OGH 8Ob19/00b

OGH8Ob19/00b13.7.2000

Der Oberste Gerichtshof hat als Revisionsgericht durch den Senatspräsidenten des Obersten Gerichtshofes Dr. Petrag als Vorsitzenden sowie durch die Hofräte des Obersten Gerichtshofes Dr. Langer, Dr. Rohrer, Dr. Adamovic und Dr. Spenling als weitere Richter in der Rechtssache der klagenden Partei Dr. Manfred Dallago, Rechtsanwalt, 6330 Kufstein, Oberer Stadtplatz 5a, als Masseverwalter im Konkurs über das Vermögen der W***** GesmbH, ***** wider die beklagte Partei T*****, vertreten durch Dr. Hans-Peter Ullmann und Dr. Stefan Geiler, Rechtsanwälte in Innsbruck, wegen S 793.605,72 sA infolge außerordentlicher Revision der klagenden Partei gegen das Urteil des Oberlandesgerichtes Innsbruck als Berufungsgericht vom 30. November 1999, GZ 1 R 241/99x-19, den

Beschluss

gefasst:

 

Spruch:

Die außerordentliche Revision der klagenden Partei wird gemäß § 508a Abs 2 ZPO mangels der Voraussetzungen des § 502 Abs 1 ZPO zurückgewiesen (§ 510 Abs 3 ZPO).

Text

Begründung

Rechtliche Beurteilung

Die geltend gemachte Mangelhaftigkeit und Aktenwidrigkeit liegt nicht vor (§ 510 Abs 3 ZPO).

Die Beurteilung der Frage, ob dem Anfechtungsgegner verschuldete Unkenntnis von der Zahlungsunfähigkeit bzw von der Begünstigungs- oder Benachteiligungsabsicht der späteren Gemeinschuldnerin zum Vorwurf gemacht werden kann, ist grundsätzlich eine im Rahmen des § 502 Abs 1 ZPO revisible Rechtsfrage.
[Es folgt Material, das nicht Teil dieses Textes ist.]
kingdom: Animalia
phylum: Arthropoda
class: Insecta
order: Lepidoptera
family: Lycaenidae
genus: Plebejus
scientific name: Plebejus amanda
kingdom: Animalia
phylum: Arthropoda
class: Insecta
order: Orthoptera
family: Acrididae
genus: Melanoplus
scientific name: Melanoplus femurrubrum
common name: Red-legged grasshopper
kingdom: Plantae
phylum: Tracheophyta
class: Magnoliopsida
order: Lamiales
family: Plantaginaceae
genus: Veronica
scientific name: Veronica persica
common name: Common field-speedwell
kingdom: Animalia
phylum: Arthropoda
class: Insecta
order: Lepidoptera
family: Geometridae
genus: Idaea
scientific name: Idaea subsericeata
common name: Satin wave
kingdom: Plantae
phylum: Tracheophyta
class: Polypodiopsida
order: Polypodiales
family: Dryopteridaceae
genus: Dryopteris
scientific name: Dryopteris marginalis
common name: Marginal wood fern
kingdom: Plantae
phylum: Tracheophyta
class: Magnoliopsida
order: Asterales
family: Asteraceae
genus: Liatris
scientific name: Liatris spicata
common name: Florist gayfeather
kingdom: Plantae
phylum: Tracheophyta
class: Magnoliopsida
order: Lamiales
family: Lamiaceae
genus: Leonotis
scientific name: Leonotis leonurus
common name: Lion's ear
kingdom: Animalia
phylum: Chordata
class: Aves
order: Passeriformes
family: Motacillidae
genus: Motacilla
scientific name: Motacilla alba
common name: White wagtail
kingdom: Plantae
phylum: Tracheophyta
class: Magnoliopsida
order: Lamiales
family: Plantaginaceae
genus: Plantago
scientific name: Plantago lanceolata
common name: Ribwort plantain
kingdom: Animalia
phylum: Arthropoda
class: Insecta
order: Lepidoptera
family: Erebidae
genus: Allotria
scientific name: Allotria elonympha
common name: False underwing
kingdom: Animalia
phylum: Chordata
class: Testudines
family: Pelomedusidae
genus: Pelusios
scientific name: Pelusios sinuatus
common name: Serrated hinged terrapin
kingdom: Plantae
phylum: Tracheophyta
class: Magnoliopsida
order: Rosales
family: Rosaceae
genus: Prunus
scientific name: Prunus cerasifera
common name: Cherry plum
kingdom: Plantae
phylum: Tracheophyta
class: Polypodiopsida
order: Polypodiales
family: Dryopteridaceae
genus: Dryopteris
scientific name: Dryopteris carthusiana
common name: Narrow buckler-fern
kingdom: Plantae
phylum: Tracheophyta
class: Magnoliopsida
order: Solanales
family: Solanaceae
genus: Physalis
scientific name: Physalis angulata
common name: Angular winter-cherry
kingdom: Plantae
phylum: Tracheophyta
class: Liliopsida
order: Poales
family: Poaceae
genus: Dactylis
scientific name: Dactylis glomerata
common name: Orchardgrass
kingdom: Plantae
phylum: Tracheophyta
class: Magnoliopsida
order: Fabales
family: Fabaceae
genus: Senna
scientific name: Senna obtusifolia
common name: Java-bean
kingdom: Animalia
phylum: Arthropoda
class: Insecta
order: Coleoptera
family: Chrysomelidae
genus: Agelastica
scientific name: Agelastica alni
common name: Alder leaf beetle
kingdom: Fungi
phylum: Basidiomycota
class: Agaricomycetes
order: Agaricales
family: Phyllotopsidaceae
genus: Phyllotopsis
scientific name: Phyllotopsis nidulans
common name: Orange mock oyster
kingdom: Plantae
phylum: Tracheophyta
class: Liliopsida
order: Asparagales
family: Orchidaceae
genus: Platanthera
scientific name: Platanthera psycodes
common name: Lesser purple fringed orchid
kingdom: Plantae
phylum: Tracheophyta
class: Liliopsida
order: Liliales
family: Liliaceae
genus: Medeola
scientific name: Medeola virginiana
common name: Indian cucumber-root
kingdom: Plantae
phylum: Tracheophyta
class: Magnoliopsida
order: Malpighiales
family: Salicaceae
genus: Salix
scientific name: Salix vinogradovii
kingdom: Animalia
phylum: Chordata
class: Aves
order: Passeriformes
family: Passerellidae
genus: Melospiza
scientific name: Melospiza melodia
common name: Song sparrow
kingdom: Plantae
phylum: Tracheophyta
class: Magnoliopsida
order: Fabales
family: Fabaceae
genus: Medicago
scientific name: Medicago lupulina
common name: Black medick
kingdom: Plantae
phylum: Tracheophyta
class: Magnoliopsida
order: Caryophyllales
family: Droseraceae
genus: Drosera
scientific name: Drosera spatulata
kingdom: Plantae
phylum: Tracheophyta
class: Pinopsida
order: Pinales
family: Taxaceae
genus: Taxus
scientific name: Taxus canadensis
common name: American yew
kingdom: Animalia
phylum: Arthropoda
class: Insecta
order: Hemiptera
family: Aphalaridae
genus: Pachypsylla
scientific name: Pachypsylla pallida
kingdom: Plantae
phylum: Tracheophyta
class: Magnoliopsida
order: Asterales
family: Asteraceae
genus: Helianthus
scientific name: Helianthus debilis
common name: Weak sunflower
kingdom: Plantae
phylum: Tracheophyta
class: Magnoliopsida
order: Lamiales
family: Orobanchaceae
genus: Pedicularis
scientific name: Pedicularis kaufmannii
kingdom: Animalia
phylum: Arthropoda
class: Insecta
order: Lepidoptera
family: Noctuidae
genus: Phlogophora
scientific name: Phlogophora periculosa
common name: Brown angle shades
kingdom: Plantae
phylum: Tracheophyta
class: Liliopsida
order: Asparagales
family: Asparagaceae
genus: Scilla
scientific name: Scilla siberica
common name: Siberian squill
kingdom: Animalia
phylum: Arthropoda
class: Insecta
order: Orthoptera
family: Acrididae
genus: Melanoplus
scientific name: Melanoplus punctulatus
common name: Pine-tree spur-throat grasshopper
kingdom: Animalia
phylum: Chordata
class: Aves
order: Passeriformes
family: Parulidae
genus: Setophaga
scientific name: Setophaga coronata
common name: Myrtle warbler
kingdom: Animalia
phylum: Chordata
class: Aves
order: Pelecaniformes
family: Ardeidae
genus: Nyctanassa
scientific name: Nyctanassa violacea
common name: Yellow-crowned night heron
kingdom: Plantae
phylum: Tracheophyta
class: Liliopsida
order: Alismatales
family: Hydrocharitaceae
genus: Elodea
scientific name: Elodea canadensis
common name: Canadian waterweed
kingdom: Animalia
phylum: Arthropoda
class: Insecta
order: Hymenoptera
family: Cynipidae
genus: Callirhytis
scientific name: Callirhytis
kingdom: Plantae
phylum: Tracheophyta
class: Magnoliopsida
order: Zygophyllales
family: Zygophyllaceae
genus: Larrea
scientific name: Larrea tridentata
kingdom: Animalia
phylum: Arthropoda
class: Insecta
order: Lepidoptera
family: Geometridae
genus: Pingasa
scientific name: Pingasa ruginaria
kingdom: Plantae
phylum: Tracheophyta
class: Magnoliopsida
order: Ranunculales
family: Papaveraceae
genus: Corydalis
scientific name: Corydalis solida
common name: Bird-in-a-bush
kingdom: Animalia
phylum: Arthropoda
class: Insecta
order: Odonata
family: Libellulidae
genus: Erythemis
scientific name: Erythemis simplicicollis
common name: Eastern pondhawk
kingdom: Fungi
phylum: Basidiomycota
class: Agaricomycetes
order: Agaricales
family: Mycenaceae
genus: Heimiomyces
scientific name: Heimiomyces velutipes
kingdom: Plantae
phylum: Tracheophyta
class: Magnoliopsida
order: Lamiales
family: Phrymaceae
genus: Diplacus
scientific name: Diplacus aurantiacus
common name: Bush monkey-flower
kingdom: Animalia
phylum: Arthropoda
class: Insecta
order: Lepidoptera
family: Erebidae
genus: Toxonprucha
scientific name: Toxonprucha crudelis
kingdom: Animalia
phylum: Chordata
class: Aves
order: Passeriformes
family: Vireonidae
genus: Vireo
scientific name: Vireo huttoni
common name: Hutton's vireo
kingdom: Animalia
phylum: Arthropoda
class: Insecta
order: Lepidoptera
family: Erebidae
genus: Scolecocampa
Die Frage, ob dem befriedigten Gläubiger die Begünstigungsabsicht des Gemeinschuldners bekannt sein musste, ist zu bejahen, wenn dem Gläubiger genügend verdächtige Umstände bekannt waren oder bei gehöriger Sorgfalt bekannt sein mussten, die den Schluss auf eine Begünstigungsabsicht des Gemeinschuldners rechtfertigen (SZ 58/205; JBl 1990, 666; 7 Ob 2/99s ua). Eine Benachteiligungabsicht bzw Zahlungsunfähigkeit des späteren Gemeinschuldners müsste dann bekannt gewesen sein, wenn die Unkenntnis des Anfechtungsgegners auf einer Außerachtlassung der gehörigen Sorgfalt beruhte. Es genügt dabei leichte Fahrlässigkeit des Anfechtungsgegners (ÖBA 1987, 341; JBl 1990, 666 ua; König, Die Anfechtung nach der Konkursordnung2 Rz 280). Ob eine solche dem Anfechtungsgegner vorzuwerfende Fahrlässigkeit vorliegt, bestimmt sich nach den dem Anfechtungsgegner im Zeitpunkt der Vornahme der Rechtshandlung zur Verfügung stehenden Informationen, die er zumutbarerweise heranziehen konnte, und ihrer ordnungsgemäßen Auswertung (SZ 55/65 ua). In der jüngeren Rechtsprechung hat sich die Ansicht durchgesetzt, dass die Verfolgung des Schuldners mit mehreren Befriedigungsexekutionen nur eines von mehreren Indizien für die Zahlungsunfähigkeit des Schuldners ist (SZ 55/65; 7 Ob 563/95; JBl 1998, 186) und dass es einem Sozialversicherungsträger nicht in jedem Fall zuzumuten ist, die Liquidität eines Beitragsschuldners durch Prüfung seiner Geschäftsunterlagen zu erheben (6 Ob 622/95). Insbesondere wurde auch ausgesprochen, dass die Tatsache von Exekutionen zunächst nur den Schluss auf eine schlechte Zahlungsmoral des Schuldners erlaube, aber nicht unbedingt ein Anzeichen für das Fehlen liquider Mittel zur Schuldtilgung darstelle (1 Ob 632/88; JBl 1998, 186).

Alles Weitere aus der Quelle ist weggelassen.